In London gibt es zahlreiche Clubs. Viele nur für Mitglieder, manche halb offen. Die klassischen Gentlemen Clubs sind in St James’s angesiedelt und man braucht eine Empfehlung und eine gut genährte Kreditkarte, um nach jahrelanger Wartezeit Aufnahme zu finden. Die Damen haben sich ihre Clubs längst selbst eröffnet. Man findet sie im West End, insbesondere rund um Covent Garden. The Conduit zählt zu diesen Clubs. Dort kann man Carry Johnson treffen, die Ehefrau von Boris. Vor der Wahl der Getränke sollte man unbedingt in das Themen-Menü geschaut haben, sonst landet man schnell im Abseits. Man kümmert sich um Dinge wie: Racial Equity, Climate Action, Sustainable Future und Peace. Es wird erwartet, dass man großen Wert auf Diversity, Equity and Inclusion legt, wobei ich den Eindruck habe, dass genau das in den Räumen nicht wirklich stattfindet. In Sachen Health and Wellbeing sollte man topfit sein und möglichst weiträumig schwadronieren, während man den Cocktail schlürft.
Ach Leute, wo sind wir bloß gelandet. Erst ersetzten wir unsere Sprache durch Icons, dann durch grimassierende Smileys. Heute werden damit ganze Mitteilungen gefüllt, ohne ein einziges Wort einzufügen. Wann immer ich es sehe, werde ich das Gefühl nicht los, dass der Absender gar nicht mit mir reden will, sondern mich nur als Spiegel für sein Ego benutzen möchte. Da werden Kick-Off-Meetings angekündigt, die man besuchen muss, wenn man zum High Potential zählen möchte. Die Bitte nach einem Coffee-to-Go wird mir nie über die Lippen kommen, denn sie klingt in englischen Ohren einfach nur unverständlich oder gar lächerlich. Und Einladungen zu Get-together ignoriere ich grundsätzlich.
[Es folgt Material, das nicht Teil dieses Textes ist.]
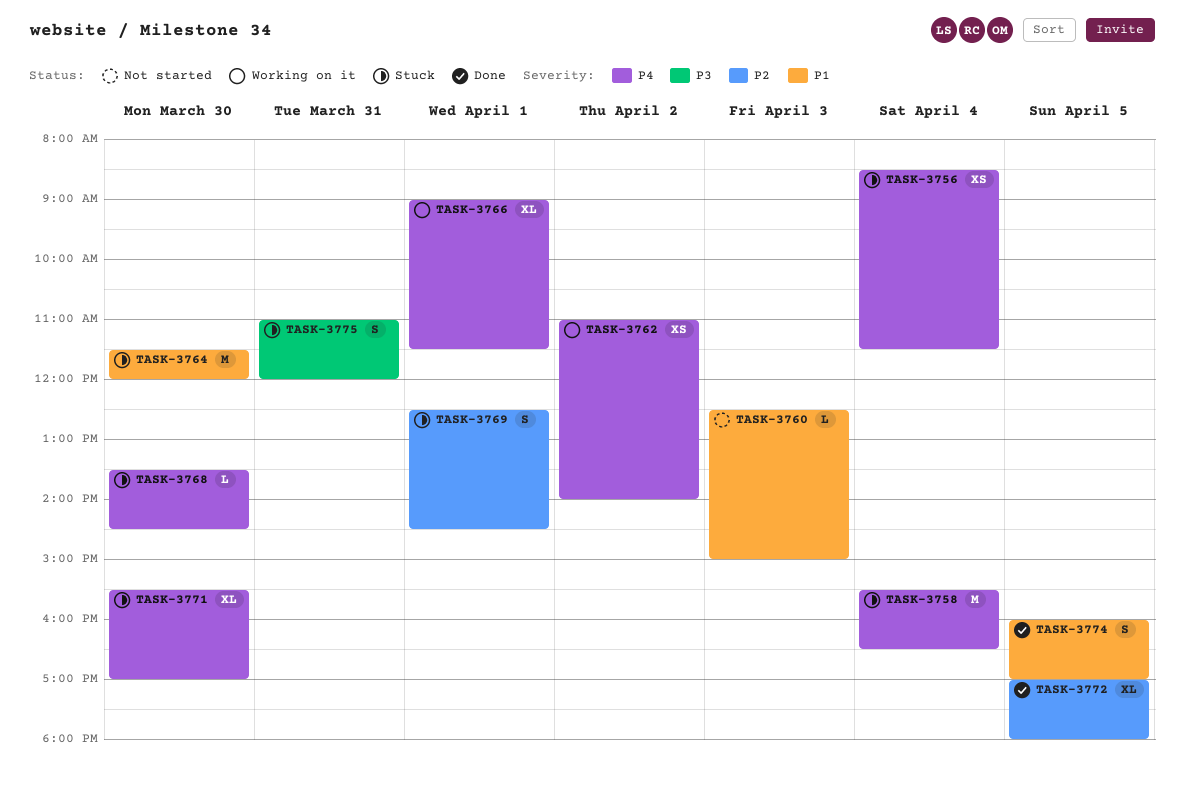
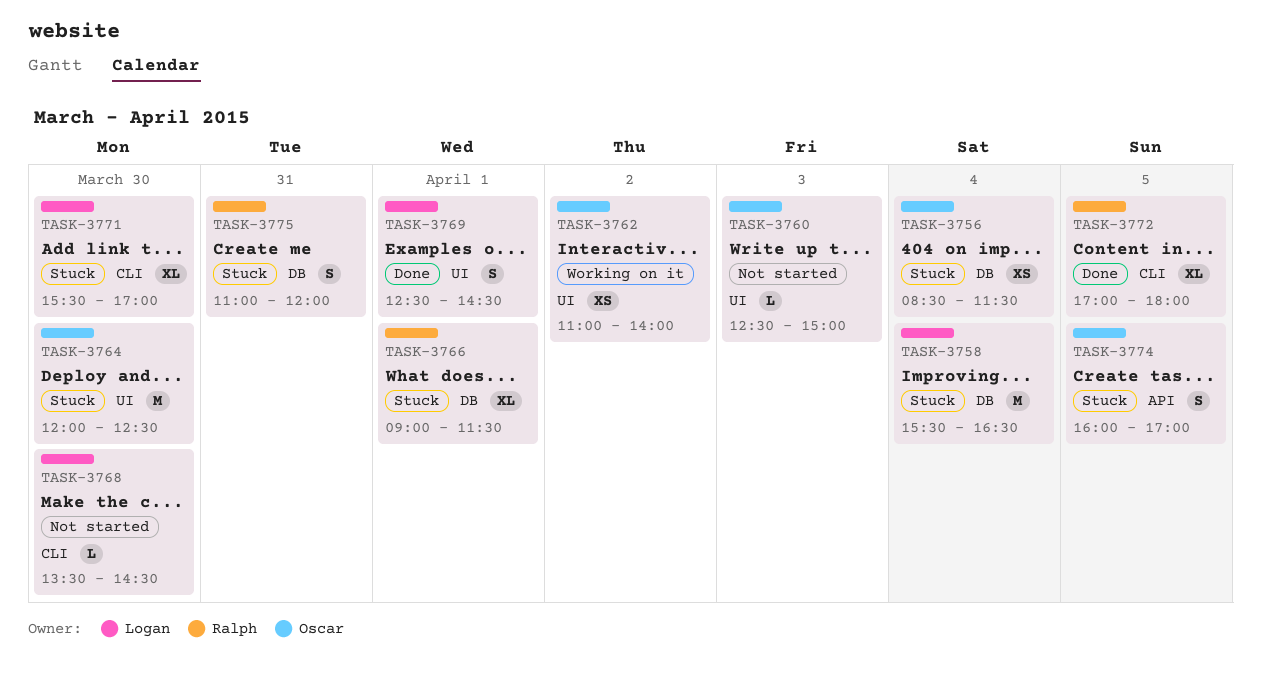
TASK-3764, begins: 11:30 -> 12:00
TASK-3764, ends: 12:00 -> 12:30
TASK-3766, status: Working on it -> Stuck
TASK-3768, status: Stuck -> Not started
TASK-3769, status: Stuck -> Done
TASK-3774, status: Done -> Stuck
Wer seine Customer Relationship justieren möchte, muss bitte ohne mich üben. Was ist bloß los? Ist das sprachlich ein Zugewinn oder mangelt es den meisten inzwischen am Grundschatz der deutschen Worte?
Gut, dass ich George bei mir habe. Der ist bodenständig, bildet sich nix auf seinen Doktor ein und weiß mich immer schnell zu erden. Mit anderen Worten, er tut mir gut. Als ich über Themen wie ‚Health, Nutrition and Wellbeing‚ klage, weil mir das ständig aufgezwungen und jede Kritik daran als moralischer Selbstmord geahndet wird, hat er eine kluge Antwort parat: „Everywhere I look, in social media, press or advertising, I see wellness and I’m bored of it. There’s too much wellness, we don’t need anymore wellness. Wellness is good for you, supposedly, but the problem is, it’s not fun.“ Mein kluger Mann, wie recht er doch hat.